For any parent, there is a whirlwind of medical appointments and audiology appointments following the diagnosis. There is little time to catch one's breath, or to process what you have been told. Scary statistics on reading levels and language scores pop up on every google search you perform. What is a parent of a newly diagnosed child to do?
- Find other parents who have children with hearing loss. This will ease your mind greatly, and give you greater resources and emotional support. The list at listen-up.org is wonderful for parents of deaf and hard of hearing children. If your child has been recommended for a cochlear implant, CI Circle is a great resource. They can also tell you how to use electrical tape to temporarily fix your kid's hearing aid (thanks, Tammy)!
- Buy a binder. And lots of dividers. All of your referrals, early intervention materials, doctor appointment information, audiology reports, etc. can be nicely stored inside. I also print out calendar pages from Word and include them, so I don't get appointments mixed up. I also included many clear page protectors. They're great for sliding appointment cards into or any other odd-shaped things (like CD's from CT scans).
- Expect a few medical appointments. After a diagnosis of permanent hearing loss, you will be referred to an ENT. The ENT will then order a CT scan, MRI, or both. They may also order a urinalysis, kidney ultrasound, EKG, vision exam, and other medical tests as deemed appropriate. Don't freak out about these tests- there is a rather standard protocol for kids with hearing loss.
- If your newly diagnosed child is an infant, toddler, or young preschooler- buy a pilot's cap. They help keep those little fingers from turning those expensive hearing aids into teething toys. Since Nolan has impressive fine motor skills and the pilot's cap is now useless, we use critter clips to keep them from getting lost when he pulls them out.
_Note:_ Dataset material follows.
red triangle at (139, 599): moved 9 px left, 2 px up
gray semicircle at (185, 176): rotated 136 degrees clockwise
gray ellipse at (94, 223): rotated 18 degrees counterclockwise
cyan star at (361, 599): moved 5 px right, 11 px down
- If your child pulls out their aids, it doesn't mean they hate them. For younger toddlers, it is often curiosity. In Nolan's case, he gets bored and pulls them out to play with them. There is also an adjustment period to wearing the aids, so start out with a few hours per day and slowly increase it to having the child wear them during all waking hours. I've been told that by the time they hit preschool age, they're pretty good about leaving them in. Since we're not quite there yet, I can only hope!
- You have to walk before you can run. And you have to listen before you can speak. For any child learning to hear, consider their "hearing age." Children with normal hearing have been listening in the womb for several months before birth. Then they listen and hear for another year before producing their first word. Since Nolan received his hearing aids at four months old, his "hearing age" is technically four months after his birth date. For a child who first receives full access to sound via a cochlear implant at one year of age, their hearing age will be a year younger than their date of birth. Do therapy, narrate everything, and have patience. It will come. There are great therapy ideas at the Listening Room.
Relax. Keep your sense of humor. Rejoice in your beautiful child, and know that everything really will be just fine.